----- Available data

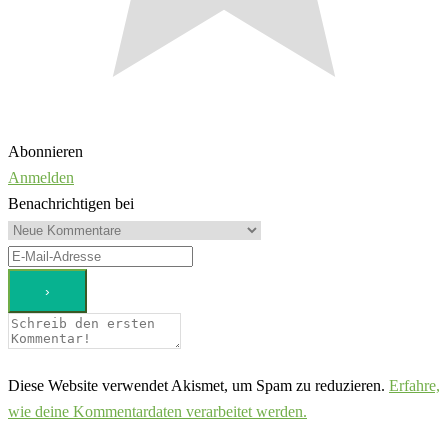
Abonnieren
Anmelden
Benachrichtigen bei
Diese Website verwendet Akismet, um Spam zu reduzieren.
Erfahre,
wie deine Kommentardaten verarbeitet werden.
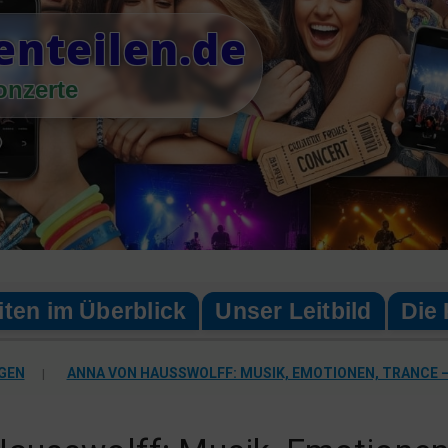
enteilen.de
onzerte
iten im Überblick
Unser Leitbild
Die 
GEN
|
ANNA VON HAUSSWOLFF: MUSIK, EMOTIONEN, TRANCE 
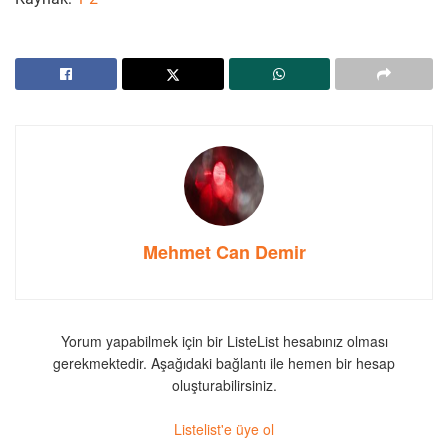
Mehmet Can Demir
Yorum yapabilmek için bir ListeList hesabınız olması
gerekmektedir. Aşağıdaki bağlantı ile hemen bir hesap
oluşturabilirsiniz.
Listelist'e üye ol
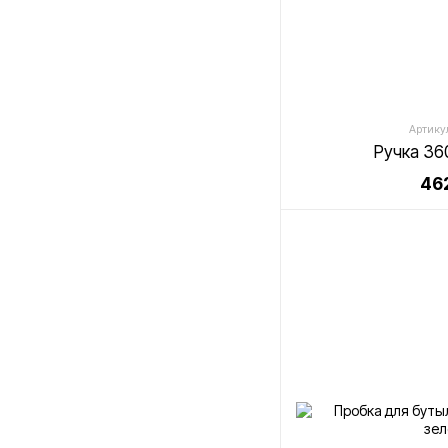
Артикул
Ручка 36
462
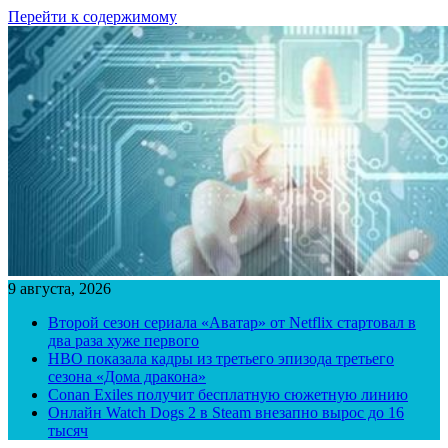
Перейти к содержимому
9 августа, 2026
Второй сезон сериала «Аватар» от Netflix стартовал в
два раза хуже первого
HBO показала кадры из третьего эпизода третьего
сезона «Дома дракона»
Conan Exiles получит бесплатную сюжетную линию
Онлайн Watch Dogs 2 в Steam внезапно вырос до 16
тысяч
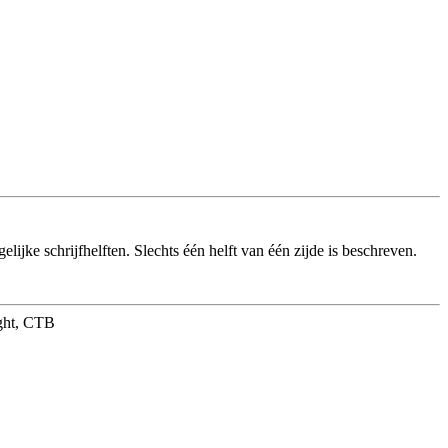
ijke schrijfhelften. Slechts één helft van één zijde is beschreven.
ight, CTB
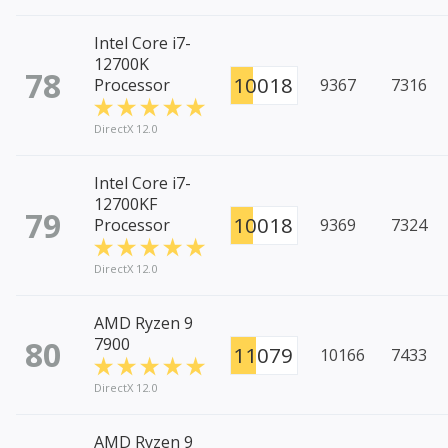
Intel Core i7-
12700K
78
10018
Processor
9367
7316
DirectX 12.0
Intel Core i7-
12700KF
79
10018
Processor
9369
7324
DirectX 12.0
AMD Ryzen 9
80
7900
11079
10166
7433
DirectX 12.0
AMD Ryzen 9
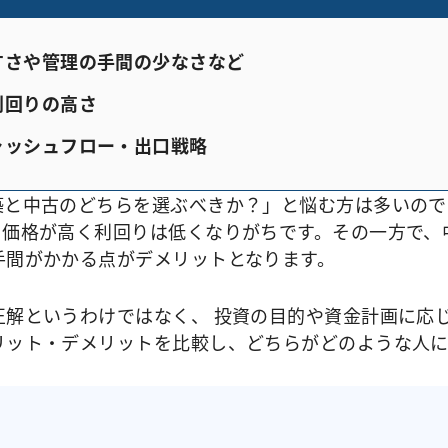
すさや管理の手間の少なさなど
利回りの高さ
ャッシュフロー・出口戦略
築と中古のどちらを選ぶべきか？」と悩む方は多いので
、価格が高く利回りは低くなりがちです。その一方で、
手間がかかる点がデメリットとなります。
正解というわけではなく、 投資の目的や資金計画に応
リット・デメリットを比較し、どちらがどのような人に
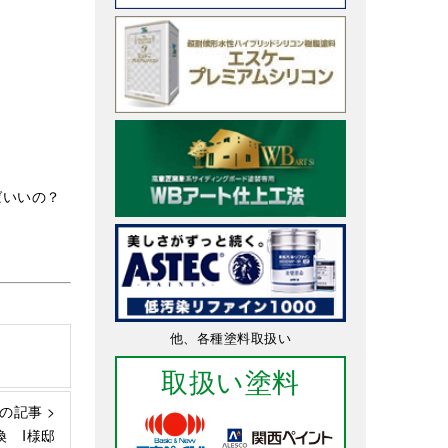
ばいいの？
他、各種塗料取扱い
取扱い塗料
の記事 >
 I様邸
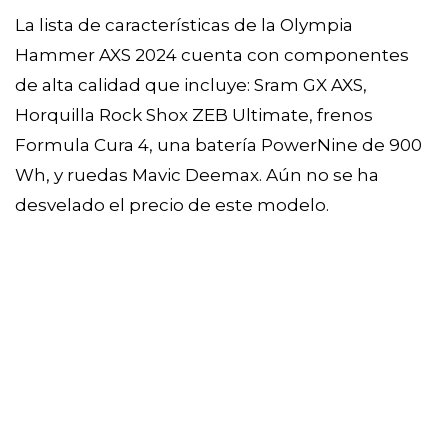
La lista de características de la Olympia
Hammer AXS 2024 cuenta con componentes
de alta calidad que incluye: Sram GX AXS,
Horquilla Rock Shox ZEB Ultimate, frenos
Formula Cura 4, una batería PowerNine de 900
Wh, y ruedas Mavic Deemax. Aún no se ha
desvelado el precio de este modelo.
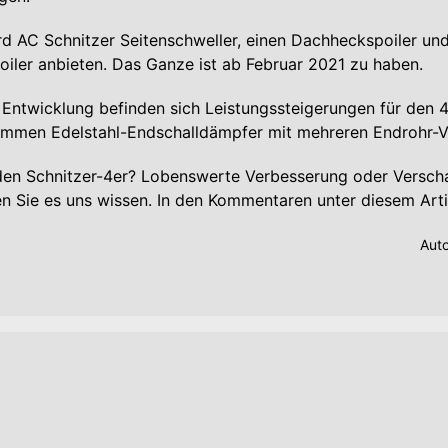
d AC Schnitzer Seitenschweller, einen Dachheckspoiler und
iler anbieten. Das Ganze ist ab Februar 2021 zu haben.
r Entwicklung befinden sich Leistungssteigerungen für den 
mmen Edelstahl-Endschalldämpfer mit mehreren Endrohr-V
 den Schnitzer-4er? Lobenswerte Verbesserung oder Versch
en Sie es uns wissen. In den Kommentaren unter diesem Art
Aut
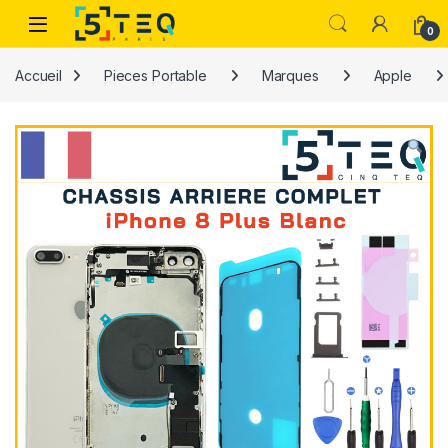
Passer à la navigation
Aller au contenu
0
Accueil
Pieces Portable
Marques
Apple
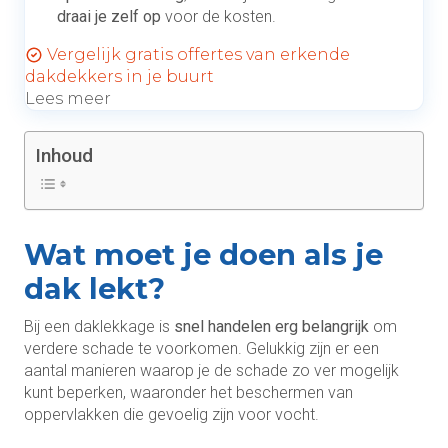
draai je zelf op
voor de kosten.
Vergelijk gratis offertes van erkende
dakdekkers in je buurt
Lees meer
Inhoud
Wat moet je doen als je
dak lekt?
Bij een daklekkage is
snel handelen erg belangrijk
om
verdere schade te voorkomen. Gelukkig zijn er een
aantal manieren waarop je de schade zo ver mogelijk
kunt beperken, waaronder het beschermen van
oppervlakken die gevoelig zijn voor vocht.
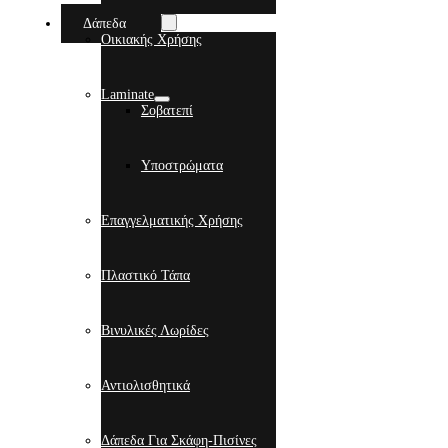
Δάπεδα
Οικιακής Χρήσης
Laminate
Σοβατεπί
Υποστρώματα
Επαγγελματικής Χρήσης
Πλαστικό Τάπα
Βινυλικές Λωρίδες
Αντιολισθητικά
Δάπεδα Για Σκάφη-Πισίνες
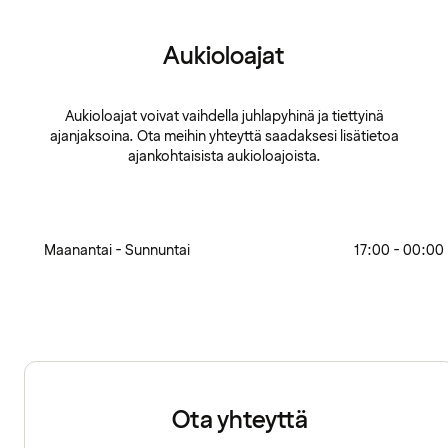
Aukioloajat
Aukioloajat voivat vaihdella juhlapyhinä ja tiettyinä
ajanjaksoina. Ota meihin yhteyttä saadaksesi lisätietoa
ajankohtaisista aukioloajoista.
Maanantai - Sunnuntai
17:00 - 00:00
Ota yhteyttä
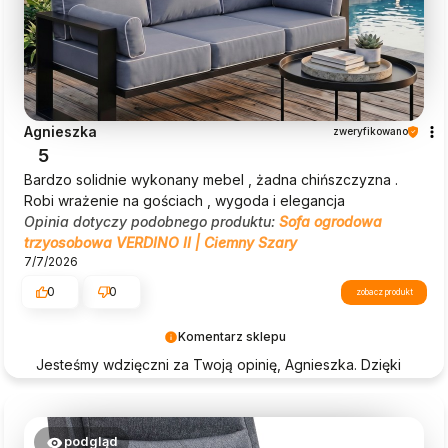
Agnieszka
zweryfikowano
5
Bardzo solidnie wykonany mebel , żadna chińszczyzna .
Robi wrażenie na gościach , wygoda i elegancja
Opinia dotyczy podobnego produktu:
Sofa ogrodowa
trzyosobowa VERDINO II | Ciemny Szary
7/7/2026
0
0
zobacz produkt
Komentarz sklepu
Jesteśmy wdzięczni za Twoją opinię, Agnieszka. Dzięki
takim komentarzom jak Twój, Beautysofa24 nieustannie
się rozwija.
podgląd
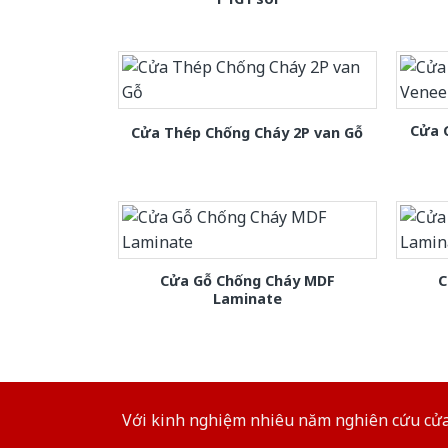
Cửa 
Cửa Thép Chống Cháy 2P van Gỗ
Cửa Gỗ Chống Cháy MDF
C
Laminate
Với kinh nghiệm nhiêu năm nghiên cứu cửa 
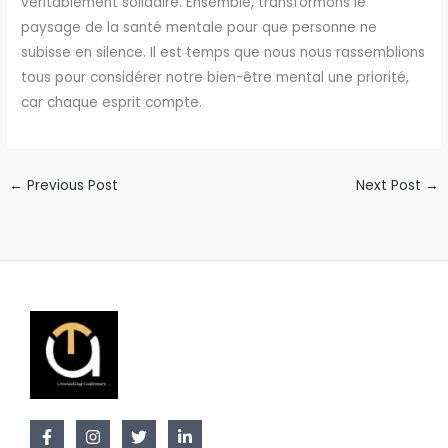
véritablement solidaire. Ensemble, transformons le
paysage de la santé mentale pour que personne ne
subisse en silence. Il est temps que nous nous rassemblions
tous pour considérer notre bien-être mental une priorité,
car chaque esprit compte.
←
Previous Post
Next Post
→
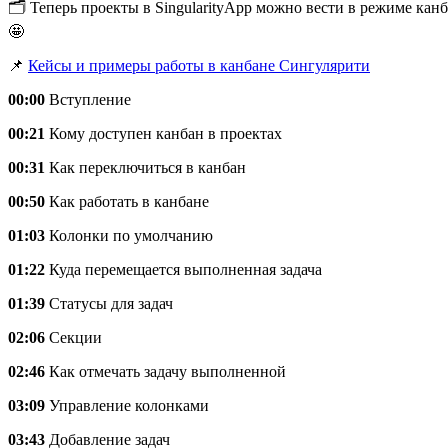
🗂️ Теперь проекты в SingularityApp можно вести в режиме кан
🤩
📌
Кейсы и примеры работы в канбане Сингулярити
00:00
Вступление
00:21
Кому доступен канбан в проектах
00:31
Как переключиться в канбан
00:50
Как работать в канбане
01:03
Колонки по умолчанию
01:22
Куда перемещается выполненная задача
01:39
Статусы для задач
02:06
Секции
02:46
Как отмечать задачу выполненной
03:09
Управление колонками
03:43
Добавление задач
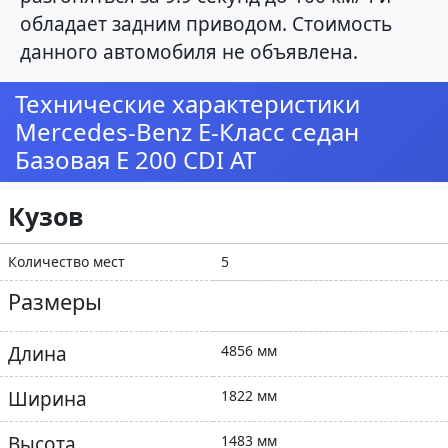
обладает задним приводом. Стоимость
данного автомобиля не объявлена.
Технические характеристики
Mercedes-Benz E-Класс седан
Базовая E 200 CDI AT
Кузов
Количество мест
5
Размеры
Длина
4856 мм
Ширина
1822 мм
Высота
1483 мм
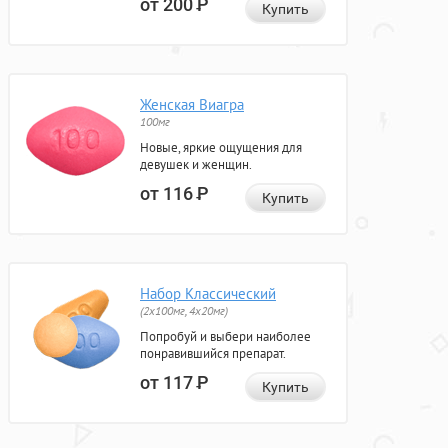
от 200
Р
Купить
Женская Виагра
100мг
Новые, яркие ощущения для
девушек и женщин.
от 116
Р
Купить
Набор Классический
(2x100мг, 4x20мг)
Попробуй и выбери наиболее
понравившийся препарат.
от 117
Р
Купить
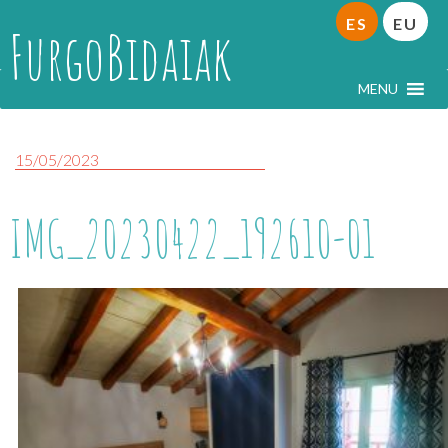
ES
EU
FurgoBidaiak
MENU
15/05/2023
IMG_20230422_192610-01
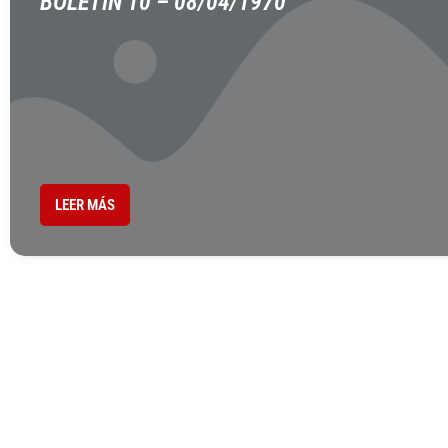
BOLETÍN 10 – 08/04/1970
LEER MÁS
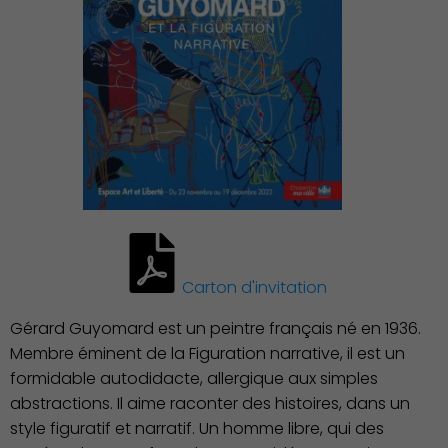
Découvrir Charenton
Carton d'invitation
Gérard Guyomard est un peintre français né en 1936.
Membre éminent de la Figuration narrative, il est un
formidable autodidacte, allergique aux simples
abstractions. Il aime raconter des histoires, dans un
style figuratif et narratif. Un homme libre, qui des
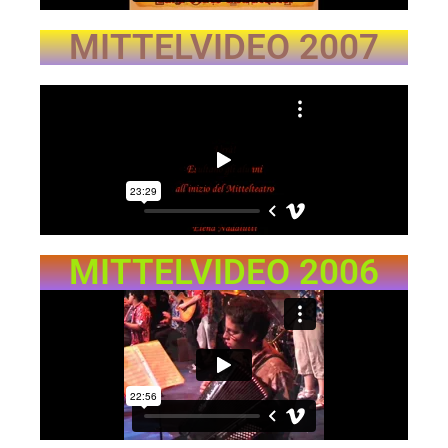
MITTELVIDEO 2007
MITTELVIDEO 2006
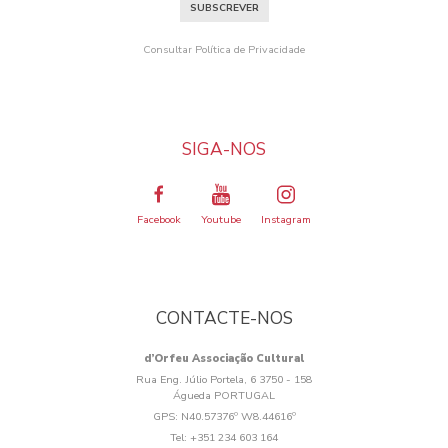
SUBSCREVER
Consultar Política de Privacidade
SIGA-NOS
Facebook
Youtube
Instagram
CONTACTE-NOS
d’Orfeu Associação Cultural
Rua Eng. Júlio Portela, 6 3750 - 158
Águeda PORTUGAL
GPS:
N40.57376º W8.44616º
Tel:
+351 234 603 164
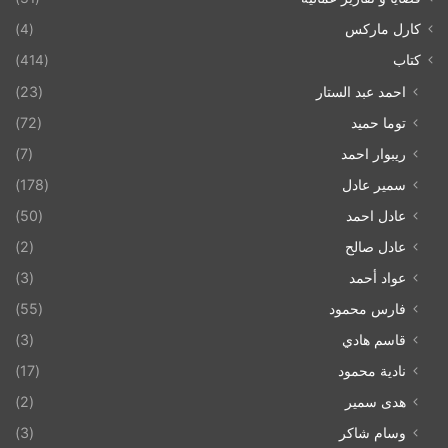
كارل ماركس
(4)
كتاب
(414)
احمد عبد الستار
(23)
توما حميد
(72)
ريبوار احمد
(7)
سمير عادل
(178)
عادل احمد
(50)
عادل صالح
(2)
عواد أحمد
(3)
فارس محمود
(55)
قاسم هادي
(3)
نادية محمود
(17)
هدى سمير
(2)
وسام شاكر
(3)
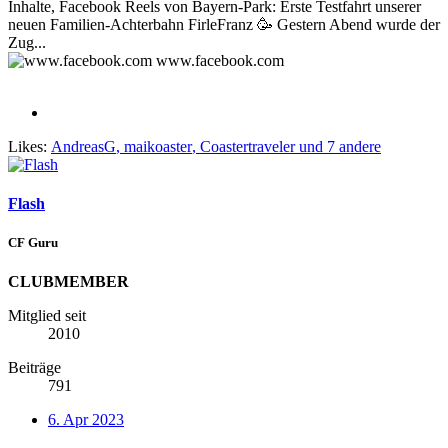
Inhalte, Facebook Reels von Bayern-Park: Erste Testfahrt unserer
neuen Familien-Achterbahn FirleFranz 🥳 Gestern Abend wurde der
Zug...
www.facebook.com
Likes:
AndreasG
,
maikoaster
,
Coastertraveler
und 7 andere
Flash
CF Guru
CLUBMEMBER
Mitglied seit
2010
Beiträge
791
6. Apr 2023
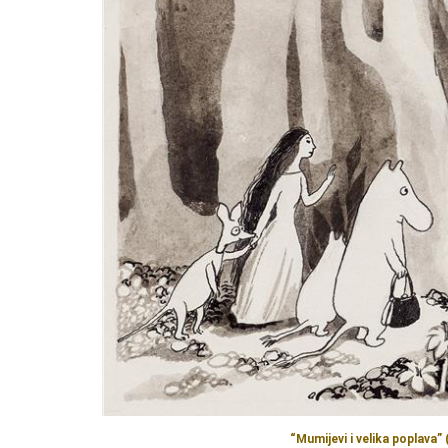
“Mumijevi i velika poplava”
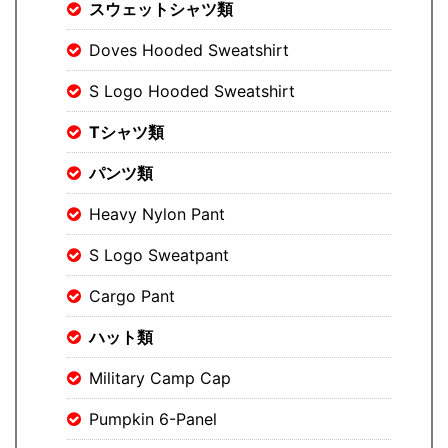
スウェットシャツ類
Doves Hooded Sweatshirt
S Logo Hooded Sweatshirt
Tシャツ類
パンツ類
Heavy Nylon Pant
S Logo Sweatpant
Cargo Pant
ハット類
Military Camp Cap
Pumpkin 6-Panel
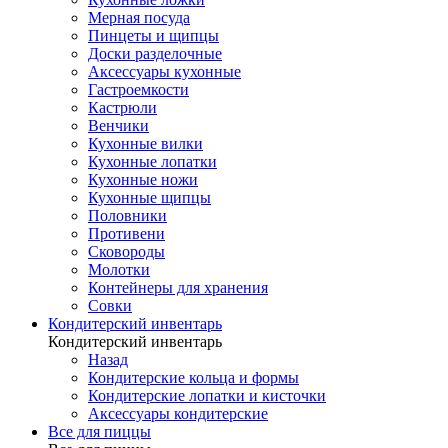
Мерная посуда
Пинцеты и щипцы
Доски разделочные
Аксессуары кухонные
Гастроемкости
Кастрюли
Венчики
Кухонные вилки
Кухонные лопатки
Кухонные ножи
Кухонные щипцы
Половники
Противени
Сковороды
Молотки
Контейнеры для хранения
Совки
Кондитерский инвентарь
Кондитерский инвентарь
Назад
Кондитерские кольца и формы
Кондитерские лопатки и кисточки
Аксессуары кондитерские
Все для пиццы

----------

Would you write out exactly the lines above, starting at the line containing "aantal manieren waarop" and stopping after the line containing "ajankohtaisista aukioloajoista."? Omit the pictures.

aantal manieren waarop je de schade zo ver mogelijk
kunt beperken, waaronder het beschermen van
oppervlakken die gevoelig zijn voor vocht.
Δάπεδα
Οικιακής Χρήσης
Laminate
Σοβατεπί
Υποστρώματα
Επαγγελματικής Χρήσης
Πλαστικό Τάπα
Βινυλικές Λωρίδες
Αντιολισθητικά
Δάπεδα Για Σκάφη-Πισίνες
Aukioloajat
Aukioloajat voivat vaihdella juhlapyhinä ja tiettyinä
ajanjaksoina. Ota meihin yhteyttä saadaksesi lisätietoa
ajankohtaisista aukioloajoista.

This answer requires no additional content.